Benjamin Trott (born September 22, 1977) is a co-founder (with ex-wife Mena Trott) of Six Apart, creator of Movable Type and TypePad. In November 2010, he became Chief Technical Officer (CTO) of SAY Media, a new online advertising and software company formed by a merger of ad network VideoEgg with Six Apart.

==Education==
Trott is a graduate of Santa Clara University.

==Career==
Before joining SAY Media, Trott was also CTO of Six Apart. He is a regular contributor to CPAN (the Comprehensive Perl Archive Network), and has written for Perl.com and contributed to Essential Blogging. In 2004, he was named to the MIT Technology Review TR100 as one of the top 100 innovators in the world under the age of 35.

==Influence of Six Apart==
Trott originally developed Movable Type in 2001 during a period of unemployment to help Mena Trott, his wife, with her blog, but the commercial potential was shown by over 100 downloads during the first hour it was made public. It became the dominant self-hosted blogging software platform for several years, until surpassed by WordPress later in the decade.
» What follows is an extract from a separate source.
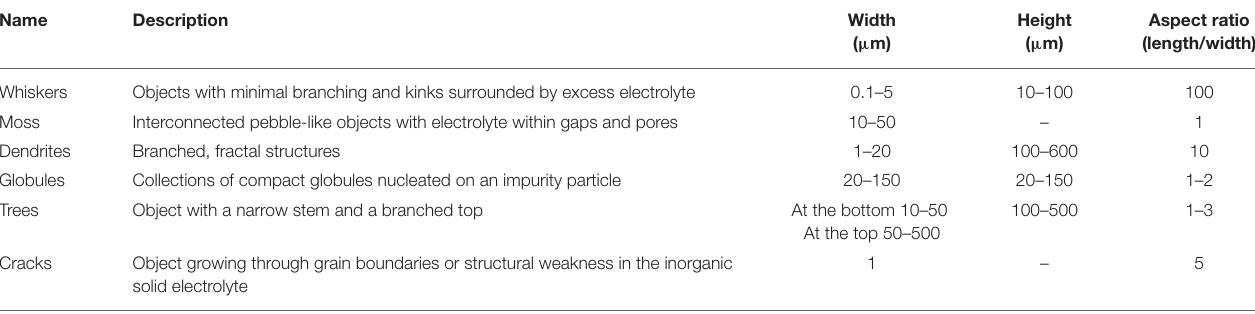
TABLE 2 | Name, description, characteristic width, and aspect ratio of electrodeposited lithium morphologies.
In 2003, Six Apart launched TypePad, a popular hosted weblog service. Both came under heavy criticism in 2004 after moves to charge users to use the popular Movable Type system, even though there remained a free non-commercial version. In January 2005, Six Apart purchased LiveJournal, another pioneer in blogging, later selling it at a profit. The company also started a fourth blogging solution, Vox, which it shut down shortly before the SAY Media acquisition in late 2010. Say Media later sold TypePad to Endurance International Group.